Moving forward: Nominating Women of the Arctic

Together with Finland-based non-profit association Women of the Arctic (www.genderisnotplanb.com), Carol Devine is now developing a prototype mapping project to spotlight the stories and geolocations of women of the Arctic from all walks of life. Inspired by Devine’s experiences and efforts to (re-)map women’s stories through female place names and toponymies in Antarctica, Mapping Women of the Arctic is an attempt to redress this structural imbalance, to honour their contributions and tell their stories. This includes short profiles of women – who live in, work on, or engage with the Arctic – geolocated based on where they have spent an important part of their lives. Among other things, the project and map seek to challenge “what makes a person notable” – the Wikipedia criteria vein and the pervasive heroic male narrative of the Arctic.
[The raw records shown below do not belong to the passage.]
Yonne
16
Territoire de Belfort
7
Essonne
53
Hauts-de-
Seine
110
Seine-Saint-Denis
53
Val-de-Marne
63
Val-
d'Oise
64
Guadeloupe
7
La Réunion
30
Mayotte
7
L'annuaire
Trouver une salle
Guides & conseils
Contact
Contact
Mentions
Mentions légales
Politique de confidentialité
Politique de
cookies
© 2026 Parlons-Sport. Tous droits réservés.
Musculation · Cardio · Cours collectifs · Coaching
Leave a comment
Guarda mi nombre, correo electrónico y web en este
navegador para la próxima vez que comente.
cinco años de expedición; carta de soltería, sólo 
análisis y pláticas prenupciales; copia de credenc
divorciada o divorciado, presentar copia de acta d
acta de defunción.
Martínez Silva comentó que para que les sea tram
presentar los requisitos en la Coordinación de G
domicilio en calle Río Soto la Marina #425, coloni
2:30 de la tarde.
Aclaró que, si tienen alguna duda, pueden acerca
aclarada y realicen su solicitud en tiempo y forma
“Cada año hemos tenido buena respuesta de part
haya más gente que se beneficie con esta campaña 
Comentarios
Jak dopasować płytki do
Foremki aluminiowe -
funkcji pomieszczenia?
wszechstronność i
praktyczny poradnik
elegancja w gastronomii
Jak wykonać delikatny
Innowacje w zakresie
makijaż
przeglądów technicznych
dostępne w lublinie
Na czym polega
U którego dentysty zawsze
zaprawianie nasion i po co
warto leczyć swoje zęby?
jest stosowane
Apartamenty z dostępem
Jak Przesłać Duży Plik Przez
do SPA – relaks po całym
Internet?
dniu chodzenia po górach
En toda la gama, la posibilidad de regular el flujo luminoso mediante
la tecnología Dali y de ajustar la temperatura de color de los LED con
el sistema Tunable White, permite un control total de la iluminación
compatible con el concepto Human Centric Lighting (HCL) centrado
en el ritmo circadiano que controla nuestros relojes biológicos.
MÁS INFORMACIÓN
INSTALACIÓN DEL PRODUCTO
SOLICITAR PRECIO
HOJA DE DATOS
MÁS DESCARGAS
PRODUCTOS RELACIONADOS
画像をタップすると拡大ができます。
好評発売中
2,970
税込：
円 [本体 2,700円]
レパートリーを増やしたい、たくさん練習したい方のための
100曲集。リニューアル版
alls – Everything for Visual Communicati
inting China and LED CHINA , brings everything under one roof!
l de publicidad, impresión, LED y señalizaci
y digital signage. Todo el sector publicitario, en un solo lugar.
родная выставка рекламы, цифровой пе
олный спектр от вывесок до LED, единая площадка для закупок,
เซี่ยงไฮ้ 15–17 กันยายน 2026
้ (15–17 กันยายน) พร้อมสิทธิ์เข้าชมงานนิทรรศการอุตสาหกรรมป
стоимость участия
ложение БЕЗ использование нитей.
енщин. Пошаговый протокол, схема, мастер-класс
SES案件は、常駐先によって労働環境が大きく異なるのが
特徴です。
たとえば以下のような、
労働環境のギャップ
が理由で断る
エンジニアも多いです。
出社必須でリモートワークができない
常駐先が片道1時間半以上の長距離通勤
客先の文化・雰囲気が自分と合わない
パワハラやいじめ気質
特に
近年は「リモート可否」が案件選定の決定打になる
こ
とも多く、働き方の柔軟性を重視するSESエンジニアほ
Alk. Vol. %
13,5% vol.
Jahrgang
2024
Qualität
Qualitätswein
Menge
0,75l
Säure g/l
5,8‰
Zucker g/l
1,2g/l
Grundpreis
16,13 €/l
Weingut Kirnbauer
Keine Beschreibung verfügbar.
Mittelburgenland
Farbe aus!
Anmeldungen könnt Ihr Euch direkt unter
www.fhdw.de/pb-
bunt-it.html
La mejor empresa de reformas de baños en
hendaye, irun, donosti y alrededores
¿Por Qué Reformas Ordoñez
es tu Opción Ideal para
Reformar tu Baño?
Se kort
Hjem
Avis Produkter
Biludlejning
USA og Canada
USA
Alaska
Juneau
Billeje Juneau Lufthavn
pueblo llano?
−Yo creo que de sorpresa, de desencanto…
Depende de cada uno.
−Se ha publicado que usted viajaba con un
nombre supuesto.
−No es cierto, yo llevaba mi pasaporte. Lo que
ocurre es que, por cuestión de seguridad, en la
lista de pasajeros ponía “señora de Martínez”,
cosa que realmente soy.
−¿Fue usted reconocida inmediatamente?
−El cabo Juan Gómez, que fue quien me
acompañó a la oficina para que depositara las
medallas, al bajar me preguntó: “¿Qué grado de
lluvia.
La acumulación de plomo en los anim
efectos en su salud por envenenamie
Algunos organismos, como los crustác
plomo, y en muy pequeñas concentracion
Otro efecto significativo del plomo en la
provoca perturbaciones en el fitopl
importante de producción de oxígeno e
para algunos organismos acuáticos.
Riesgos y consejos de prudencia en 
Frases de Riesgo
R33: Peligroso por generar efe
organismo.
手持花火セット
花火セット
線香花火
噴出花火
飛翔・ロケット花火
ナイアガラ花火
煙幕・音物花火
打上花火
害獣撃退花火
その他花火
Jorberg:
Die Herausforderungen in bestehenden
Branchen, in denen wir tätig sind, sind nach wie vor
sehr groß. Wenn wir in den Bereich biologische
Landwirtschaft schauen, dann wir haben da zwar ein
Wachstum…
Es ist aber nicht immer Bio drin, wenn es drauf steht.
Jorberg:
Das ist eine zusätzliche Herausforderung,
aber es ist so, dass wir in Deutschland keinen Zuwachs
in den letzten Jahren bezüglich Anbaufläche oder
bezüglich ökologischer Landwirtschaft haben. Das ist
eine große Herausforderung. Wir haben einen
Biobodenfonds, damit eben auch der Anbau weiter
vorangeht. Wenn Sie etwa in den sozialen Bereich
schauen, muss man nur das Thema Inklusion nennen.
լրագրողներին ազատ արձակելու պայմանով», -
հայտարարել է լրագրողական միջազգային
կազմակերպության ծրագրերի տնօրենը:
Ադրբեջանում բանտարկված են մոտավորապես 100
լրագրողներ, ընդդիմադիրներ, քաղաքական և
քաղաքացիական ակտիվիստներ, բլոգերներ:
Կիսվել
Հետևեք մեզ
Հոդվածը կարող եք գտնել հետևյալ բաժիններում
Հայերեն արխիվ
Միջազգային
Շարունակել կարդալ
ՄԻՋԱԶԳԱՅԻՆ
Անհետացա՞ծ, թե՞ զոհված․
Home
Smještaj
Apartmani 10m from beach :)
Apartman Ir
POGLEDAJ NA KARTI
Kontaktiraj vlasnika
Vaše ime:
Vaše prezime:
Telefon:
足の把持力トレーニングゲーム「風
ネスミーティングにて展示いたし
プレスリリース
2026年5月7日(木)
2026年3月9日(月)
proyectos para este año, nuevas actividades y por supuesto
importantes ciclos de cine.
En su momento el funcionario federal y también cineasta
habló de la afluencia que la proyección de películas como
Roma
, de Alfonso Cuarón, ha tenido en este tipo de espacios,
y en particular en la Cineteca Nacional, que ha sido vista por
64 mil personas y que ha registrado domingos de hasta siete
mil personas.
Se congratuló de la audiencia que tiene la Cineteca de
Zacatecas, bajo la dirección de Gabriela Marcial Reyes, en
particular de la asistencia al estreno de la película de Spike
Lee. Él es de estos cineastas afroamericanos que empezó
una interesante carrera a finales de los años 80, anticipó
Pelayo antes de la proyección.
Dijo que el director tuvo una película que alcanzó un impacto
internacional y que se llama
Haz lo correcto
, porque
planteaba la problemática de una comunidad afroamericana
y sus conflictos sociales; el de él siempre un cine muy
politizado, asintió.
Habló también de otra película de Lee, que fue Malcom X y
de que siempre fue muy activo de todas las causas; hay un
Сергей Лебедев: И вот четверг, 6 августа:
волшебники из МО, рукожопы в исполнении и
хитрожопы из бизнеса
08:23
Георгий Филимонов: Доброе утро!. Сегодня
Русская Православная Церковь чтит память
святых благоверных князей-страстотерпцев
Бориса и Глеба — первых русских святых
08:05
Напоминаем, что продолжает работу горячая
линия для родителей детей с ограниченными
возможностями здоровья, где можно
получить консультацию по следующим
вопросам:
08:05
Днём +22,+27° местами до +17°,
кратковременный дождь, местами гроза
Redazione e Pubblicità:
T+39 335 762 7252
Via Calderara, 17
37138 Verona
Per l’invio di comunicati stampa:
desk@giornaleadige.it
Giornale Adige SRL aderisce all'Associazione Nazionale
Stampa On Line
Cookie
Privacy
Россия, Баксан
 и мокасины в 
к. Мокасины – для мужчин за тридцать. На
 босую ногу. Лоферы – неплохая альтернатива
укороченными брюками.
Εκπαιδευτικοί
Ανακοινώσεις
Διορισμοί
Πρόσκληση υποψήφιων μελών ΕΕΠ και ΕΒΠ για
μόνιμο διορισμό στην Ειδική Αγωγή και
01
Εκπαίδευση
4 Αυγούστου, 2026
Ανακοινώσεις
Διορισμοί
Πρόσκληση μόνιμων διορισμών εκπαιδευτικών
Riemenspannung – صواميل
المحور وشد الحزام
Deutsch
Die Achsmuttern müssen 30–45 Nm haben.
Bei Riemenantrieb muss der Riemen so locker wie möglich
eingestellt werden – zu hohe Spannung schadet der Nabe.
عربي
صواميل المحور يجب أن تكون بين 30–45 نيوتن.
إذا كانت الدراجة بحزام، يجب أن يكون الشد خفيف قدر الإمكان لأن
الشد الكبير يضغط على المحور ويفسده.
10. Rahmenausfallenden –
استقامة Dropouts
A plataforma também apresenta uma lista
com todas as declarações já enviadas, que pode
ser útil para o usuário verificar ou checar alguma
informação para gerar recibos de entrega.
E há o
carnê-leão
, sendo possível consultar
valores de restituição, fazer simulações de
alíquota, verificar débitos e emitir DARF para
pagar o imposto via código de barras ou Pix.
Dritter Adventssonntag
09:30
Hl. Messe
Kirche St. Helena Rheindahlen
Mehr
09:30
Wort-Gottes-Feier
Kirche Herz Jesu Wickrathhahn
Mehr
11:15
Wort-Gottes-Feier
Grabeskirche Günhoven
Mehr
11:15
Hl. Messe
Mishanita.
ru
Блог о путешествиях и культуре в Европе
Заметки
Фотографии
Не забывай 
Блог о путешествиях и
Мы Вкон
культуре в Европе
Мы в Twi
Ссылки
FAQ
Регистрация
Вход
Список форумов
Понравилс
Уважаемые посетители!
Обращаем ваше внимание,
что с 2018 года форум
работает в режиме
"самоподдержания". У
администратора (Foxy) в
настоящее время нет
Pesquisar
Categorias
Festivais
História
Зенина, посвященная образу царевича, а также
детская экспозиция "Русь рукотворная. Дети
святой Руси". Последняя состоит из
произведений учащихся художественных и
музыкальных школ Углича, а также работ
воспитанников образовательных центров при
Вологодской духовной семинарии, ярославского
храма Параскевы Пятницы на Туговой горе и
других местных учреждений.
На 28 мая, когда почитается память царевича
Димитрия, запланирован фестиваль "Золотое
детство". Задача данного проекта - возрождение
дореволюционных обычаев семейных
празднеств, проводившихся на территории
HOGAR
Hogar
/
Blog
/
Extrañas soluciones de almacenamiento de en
Devine presented the initial concept of this project at the Gender in Polar Research workshop of the 2020 Arctic Science Summit Week. Not only did workshop presenters share the contributions of remarkable individuals to Arctic research, but discussions and participant feedback reinforced and elaborated that nominations of the persons to be mapped include non-binary, transgender, intersex and gender queer identifying individuals (Fattah et al., 2019); and the need to interrogate not only the sexism that dominates Arctic history, research, exploration (and mapmaking) but also heterosexism and the exclusion of the experiences of those with an identity outside of the pervasive gender binary. Building on this feedback, and inspired by the Indigenous digital mapmaking of Inuit women and men,8 the map will crowdsource nominations of remarkable women, non-binary, and genderqueer identifying individuals across the circumpolar North. As such, the map of women of the Arctic will coalesce and visualize missing data, include important information relating to geographic features, as well as topographical and cultural references.